- **DATA IN THIS EXERCISE**:
========
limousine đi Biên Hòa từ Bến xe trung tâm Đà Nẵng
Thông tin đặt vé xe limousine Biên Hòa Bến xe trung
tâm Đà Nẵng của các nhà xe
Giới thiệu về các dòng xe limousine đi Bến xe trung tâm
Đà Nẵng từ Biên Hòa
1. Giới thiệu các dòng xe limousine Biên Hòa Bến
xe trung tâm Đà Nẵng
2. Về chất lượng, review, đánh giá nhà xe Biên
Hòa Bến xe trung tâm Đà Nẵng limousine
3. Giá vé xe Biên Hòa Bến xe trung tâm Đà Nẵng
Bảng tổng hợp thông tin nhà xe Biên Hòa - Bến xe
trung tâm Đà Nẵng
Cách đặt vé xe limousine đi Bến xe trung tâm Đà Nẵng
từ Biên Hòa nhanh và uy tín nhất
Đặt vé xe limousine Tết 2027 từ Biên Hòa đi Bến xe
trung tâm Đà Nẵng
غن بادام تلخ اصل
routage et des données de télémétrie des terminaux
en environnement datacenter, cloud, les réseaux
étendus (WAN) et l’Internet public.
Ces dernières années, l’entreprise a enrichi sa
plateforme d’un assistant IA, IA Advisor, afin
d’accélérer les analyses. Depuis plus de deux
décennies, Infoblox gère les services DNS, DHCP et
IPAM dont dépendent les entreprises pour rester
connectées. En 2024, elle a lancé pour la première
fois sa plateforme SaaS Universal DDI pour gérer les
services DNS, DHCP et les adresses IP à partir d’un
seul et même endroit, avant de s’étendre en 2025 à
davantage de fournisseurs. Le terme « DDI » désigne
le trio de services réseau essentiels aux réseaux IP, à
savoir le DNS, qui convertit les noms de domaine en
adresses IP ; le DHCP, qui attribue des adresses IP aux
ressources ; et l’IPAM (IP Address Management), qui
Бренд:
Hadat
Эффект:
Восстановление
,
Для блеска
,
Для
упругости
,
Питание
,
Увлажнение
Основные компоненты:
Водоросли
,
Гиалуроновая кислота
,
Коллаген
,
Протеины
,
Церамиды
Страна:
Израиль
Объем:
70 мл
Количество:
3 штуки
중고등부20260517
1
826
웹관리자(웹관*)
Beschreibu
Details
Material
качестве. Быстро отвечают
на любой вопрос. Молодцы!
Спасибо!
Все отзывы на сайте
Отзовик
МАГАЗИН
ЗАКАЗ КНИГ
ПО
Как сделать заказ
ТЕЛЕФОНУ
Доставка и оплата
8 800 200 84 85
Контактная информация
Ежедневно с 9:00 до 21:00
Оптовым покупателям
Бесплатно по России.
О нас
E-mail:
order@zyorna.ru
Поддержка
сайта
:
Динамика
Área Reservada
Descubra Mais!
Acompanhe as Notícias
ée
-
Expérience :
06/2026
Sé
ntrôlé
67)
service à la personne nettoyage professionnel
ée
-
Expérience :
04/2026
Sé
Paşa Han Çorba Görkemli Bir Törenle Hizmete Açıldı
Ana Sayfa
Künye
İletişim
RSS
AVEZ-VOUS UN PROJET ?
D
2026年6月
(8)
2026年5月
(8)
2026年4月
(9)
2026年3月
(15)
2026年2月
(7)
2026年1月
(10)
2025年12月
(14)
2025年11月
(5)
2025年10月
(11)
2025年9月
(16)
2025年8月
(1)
========
- **EXERCISE DIRECTIONS**: Exactly as it appears above, write out the complete listing.

- **EXERCISE SOLUTION**:
limousine đi Biên Hòa từ Bến xe trung tâm Đà Nẵng
Thông tin đặt vé xe limousine Biên Hòa Bến xe trung
tâm Đà Nẵng của các nhà xe
Giới thiệu về các dòng xe limousine đi Bến xe trung tâm
Đà Nẵng từ Biên Hòa
1. Giới thiệu các dòng xe limousine Biên Hòa Bến
xe trung tâm Đà Nẵng
2. Về chất lượng, review, đánh giá nhà xe Biên
Hòa Bến xe trung tâm Đà Nẵng limousine
3. Giá vé xe Biên Hòa Bến xe trung tâm Đà Nẵng
Bảng tổng hợp thông tin nhà xe Biên Hòa - Bến xe
trung tâm Đà Nẵng
Cách đặt vé xe limousine đi Bến xe trung tâm Đà Nẵng
từ Biên Hòa nhanh và uy tín nhất
Đặt vé xe limousine Tết 2027 từ Biên Hòa đi Bến xe
trung tâm Đà Nẵng
غن بادام تلخ اصل
routage et des données de télémétrie des terminaux
en environnement datacenter, cloud, les réseaux
étendus (WAN) et l’Internet public.
Ces dernières années, l’entreprise a enrichi sa
plateforme d’un assistant IA, IA Advisor, afin
d’accélérer les analyses. Depuis plus de deux
décennies, Infoblox gère les services DNS, DHCP et
IPAM dont dépendent les entreprises pour rester
connectées. En 2024, elle a lancé pour la première
fois sa plateforme SaaS Universal DDI pour gérer les
services DNS, DHCP et les adresses IP à partir d’un
seul et même endroit, avant de s’étendre en 2025 à
davantage de fournisseurs. Le terme « DDI » désigne
le trio de services réseau essentiels aux réseaux IP, à
savoir le DNS, qui convertit les noms de domaine en
adresses IP ; le DHCP, qui attribue des adresses IP aux
ressources ; et l’IPAM (IP Address Management), qui
Бренд:
Hadat
Эффект:
Восстановление
,
Для блеска
,
Для
упругости
,
Питание
,
Увлажнение
Основные компоненты:
Водоросли
,
Гиалуроновая кислота
,
Коллаген
,
Протеины
,
Церамиды
Страна:
Израиль
Объем:
70 мл
Количество:
3 штуки
중고등부20260517
1
826
웹관리자(웹관*)
Beschreibu
Details
Material
качестве. Быстро отвечают
на любой вопрос. Молодцы!
Спасибо!
Все отзывы на сайте
Отзовик
МАГАЗИН
ЗАКАЗ КНИГ
ПО
Как сделать заказ
ТЕЛЕФОНУ
Доставка и оплата
8 800 200 84 85
Контактная информация
Ежедневно с 9:00 до 21:00
Оптовым покупателям
Бесплатно по России.
О нас
E-mail:
order@zyorna.ru
Поддержка
сайта
:
Динамика
Área Reservada
Descubra Mais!
Acompanhe as Notícias
ée
-
Expérience :
06/2026
Sé
ntrôlé
67)
service à la personne nettoyage professionnel
ée
-
Expérience :
04/2026
Sé
Paşa Han Çorba Görkemli Bir Törenle Hizmete Açıldı
Ana Sayfa
Künye
İletişim
RSS
AVEZ-VOUS UN PROJET ?
D
2026年6月
(8)
2026年5月
(8)
2026年4月
(9)
2026年3月
(15)
2026年2月
(7)
2026年1月
(10)
2025年12月
(14)
2025年11月
(5)
2025年10月
(11)
2025年9月
(16)
2025年8月
(1)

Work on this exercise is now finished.